Les soutiens de la cheffe des députés RN espèrent cependant que les Sages profiteront de l'occasion pour se prononcer plus largement sur le principe de la "liberté de l'électeur". Ils estiment que cette liberté devrait toujours primer sur une décision de justice non définitive. La QPC de l'élu mahorais n'a "pas grand-chose à voir avec le cas de Marine Le Pen", reconnaît le constitutionnaliste Benjamin Morel auprès du Figaro. "Toutefois, cela devrait conduire le Conseil constitutionnel à donner son avis sur le cadre de l’application de l’inéligibilité à titre provisoire."

Plusieurs spécialistes estiment également que l'attention médiatique influera forcément sur la décision du tribunal dans le cas de Marine Le Pen, même s'il est possible que les magistrats aient déjà pris leur décision, puisqu'ils délibèrent depuis quatre mois. "Il y a un retentissement de l'affaire, c'est certain", analyse pour franceinfo Guillaume Tusseau, professeur de droit public à Sciences Po Paris. "Vu que le Conseil constitutionnel se prononce à l'égard de principes généraux et transversaux, qui concernent le droit des électeurs, cela peut avoir un impact sur le questionnement des juges."

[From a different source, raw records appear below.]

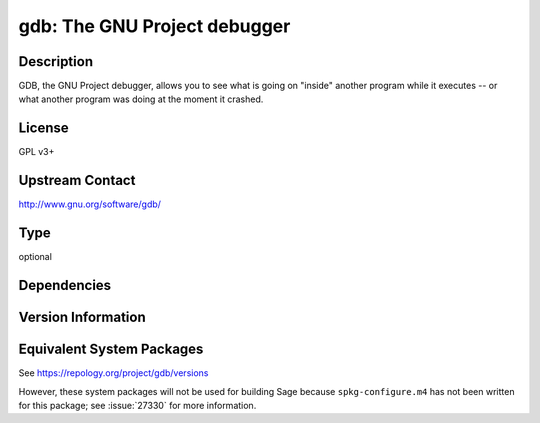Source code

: .. _spkg_gdb:

gdb: The GNU Project debugger
=======================================

Description
-----------

GDB, the GNU Project debugger, allows you to see what is going on
"inside" another program while it executes -- or what another program
was doing at the moment it crashed.

License
-------

GPL v3+


Upstream Contact
----------------

http://www.gnu.org/software/gdb/

Type
----

optional


Dependencies
------------


Version Information
-------------------


Equivalent System Packages
--------------------------

.. tab:: Alpine

   .. CODE-BLOCK:: bash

       $ apk add gdb 


.. tab:: conda-forge

   No package needed.

.. tab:: Fedora/Redhat/CentOS

   .. CODE-BLOCK:: bash

       $ sudo yum install gdb 


.. tab:: Homebrew

   .. CODE-BLOCK:: bash

       $ brew install gdb 


.. tab:: MacPorts

   .. CODE-BLOCK:: bash

       $ sudo port install gdb 


.. tab:: openSUSE

   .. CODE-BLOCK:: bash

       $ sudo zypper install gdb 


.. tab:: Void Linux

   .. CODE-BLOCK:: bash

       $ sudo xbps-install gdb 



See https://repology.org/project/gdb/versions

However, these system packages will not be used for building Sage
because ``spkg-configure.m4`` has not been written for this package;
see :issue:`27330` for more information.

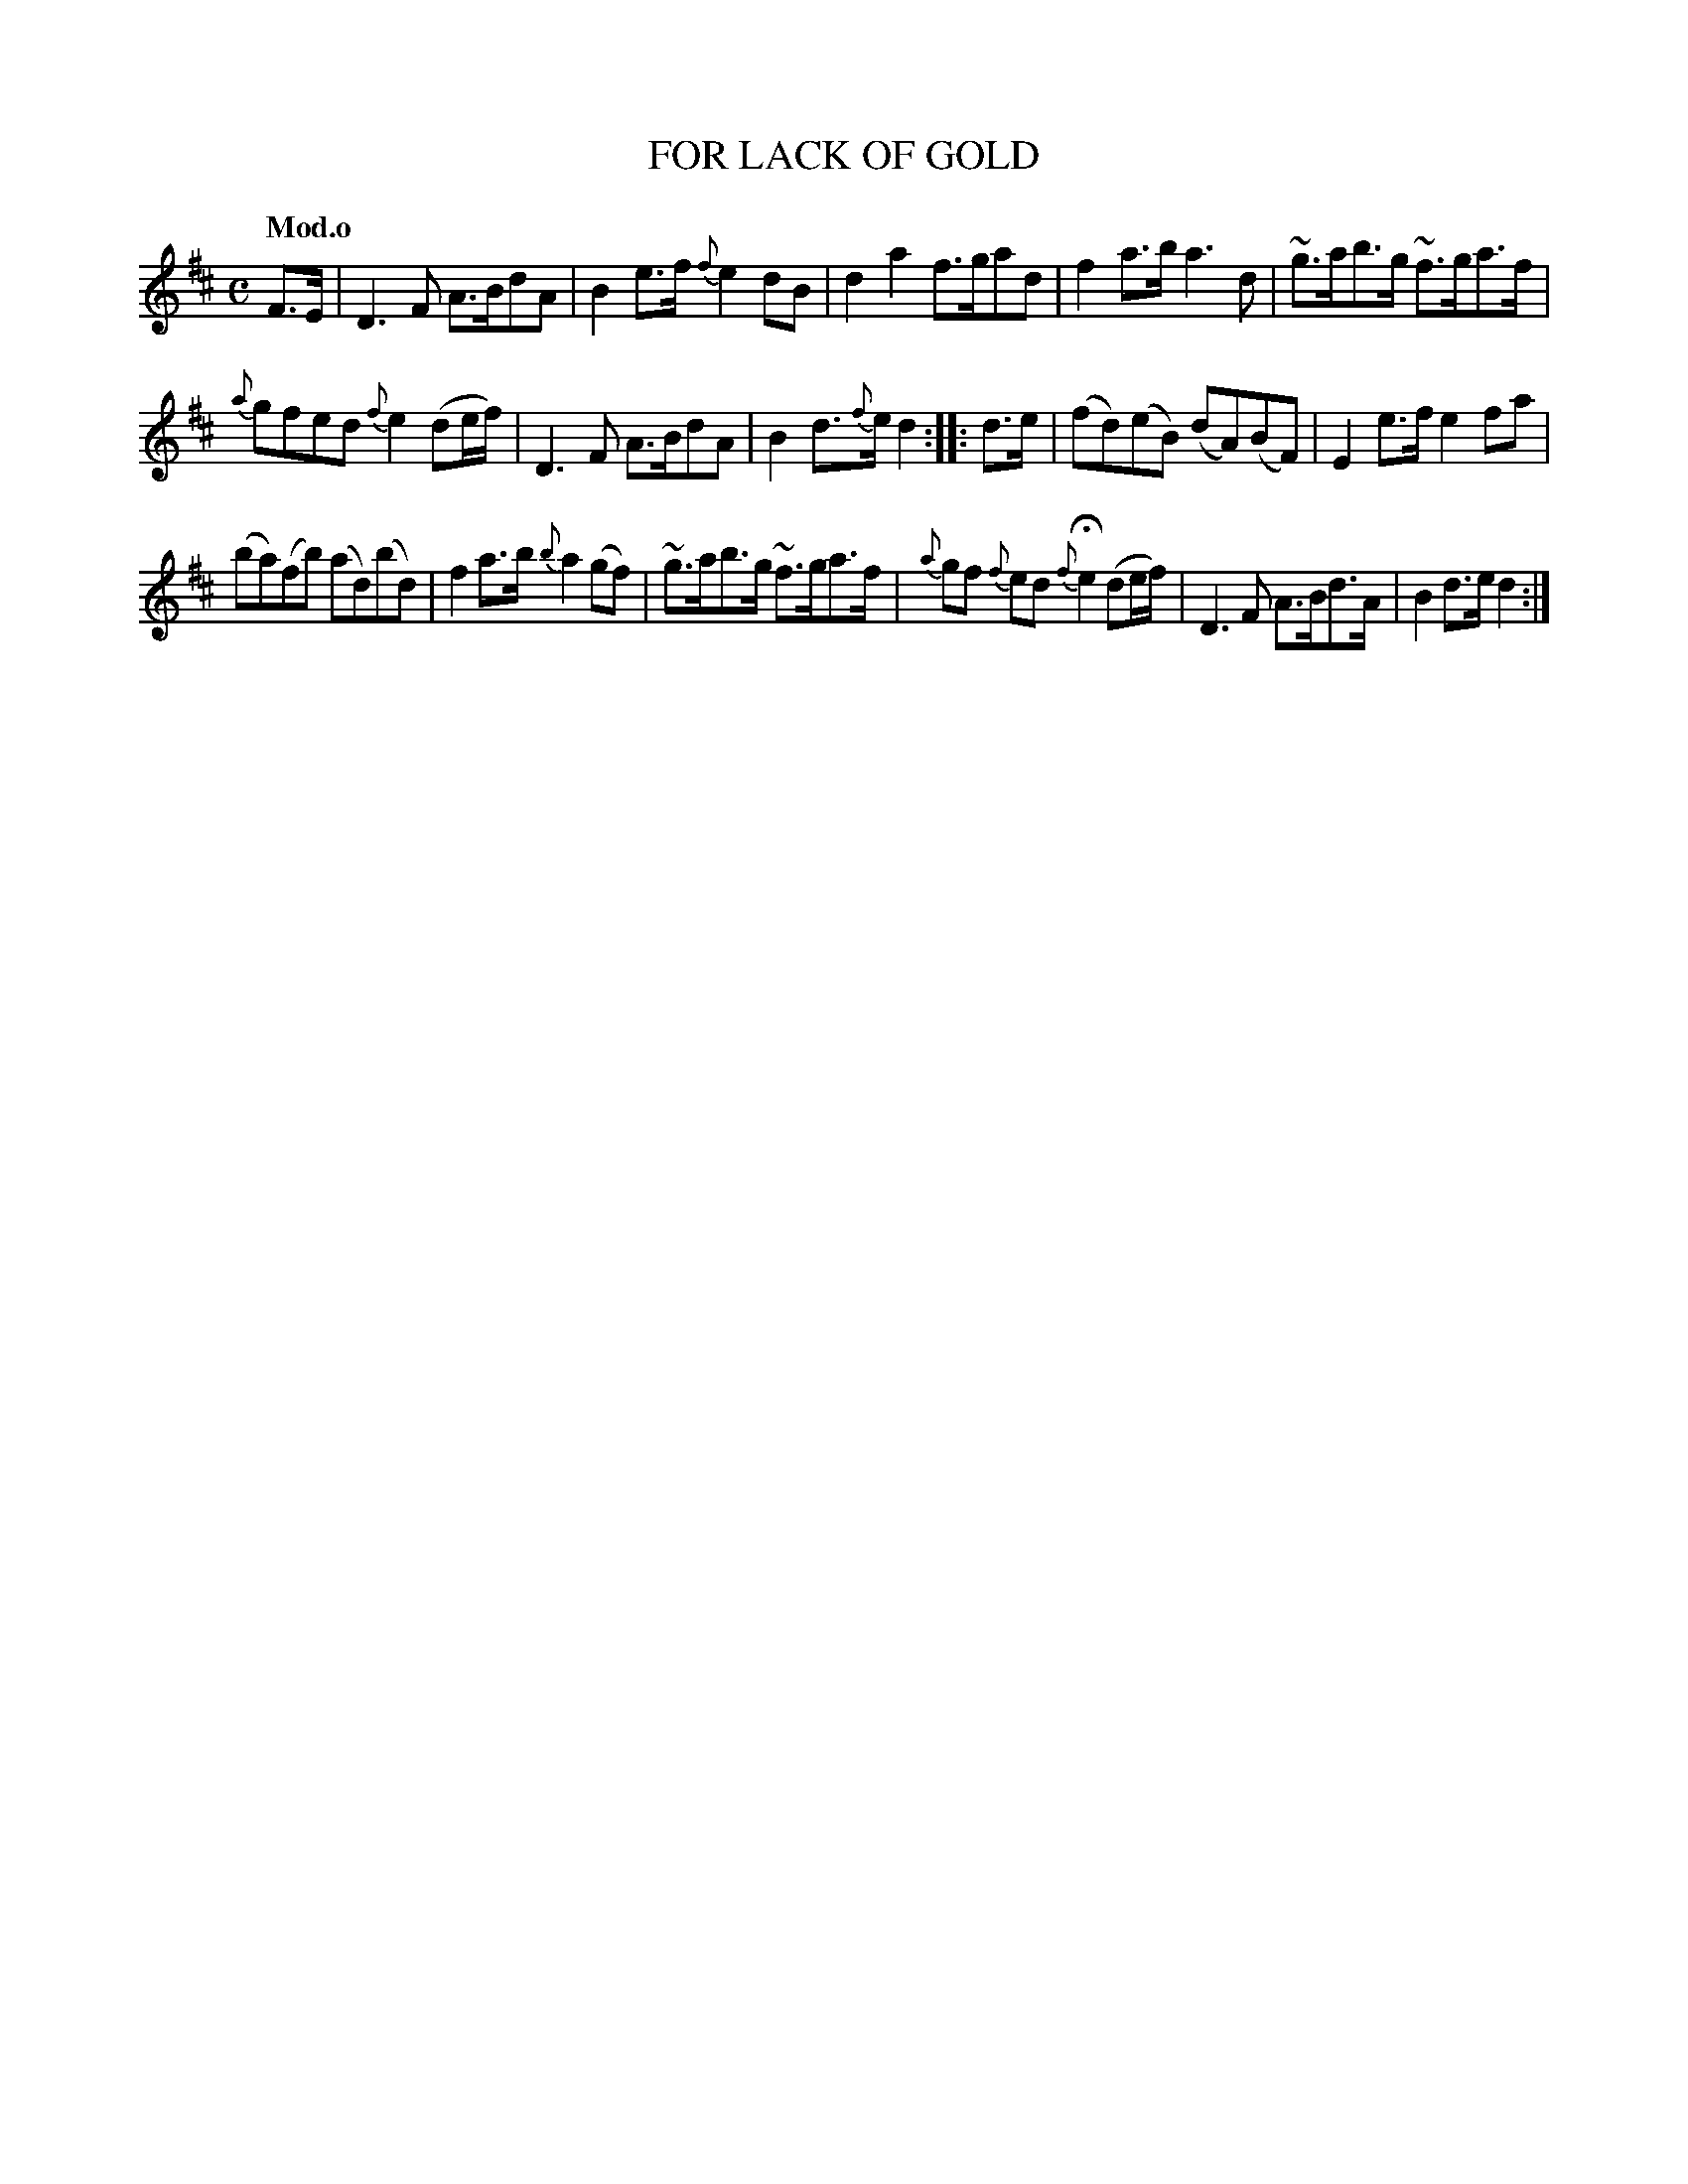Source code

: X: 20111
T: FOR LACK OF GOLD
Q: "Mod.o"
%R: hornpipe, strathspey, reel
B: "Edinburgh Repository of Music" v.2 p.11 #1
F: http://digital.nls.uk/special-collections-of-printed-music/pageturner.cfm?id=87776133
Z: 2015 John Chambers <jc:trillian.mit.edu>
N: flag added to the F in bar 1 to fix the rhythm, as in bars 7 and 15.
M: C
L: 1/8
K: D
%%slurgraces
%%graceslurs
F>E |\
D3F A>BdA | B2e>f {f}e2dB |\
d2a2 f>gad | f2a>b a3d |\
~g>ab>g ~f>ga>f |
{a}gfed {f}e2 (de/f/) |\
D3F A>BdA | B2d>{f}e d2 :: d>e |\
(fd)(eB) (dA)(BF) | E2e>f e2fa |
(ba)(fb) (ad)(bd) | f2a>b {b}a2(gf) |\
~g>ab>g  ~f>ga>f | {a}gf {f}ed {f}He2 (de/f/) |\
D3F A>Bd>A | B2d>e d2 :|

Un état de fait dénoncé par Mathieu Carpentier : "Il y a un aspect de prophétie autoréalisatrice, avec une décision instrumentalisée par le RN et les défenseurs de la probité en politique, qui alimente une pression médiatique sur la justice." En cas de réponse favorable à la requête de l'élu mahorais, les représentants du parti d'extrême droite se préparent déjà à expliquer que Marine Le Pen doit échapper à l'exécution provisoire de sa peine, oubliant un peu vite que les deux affaires ne portent juridiquement pas sur le même champ d'application.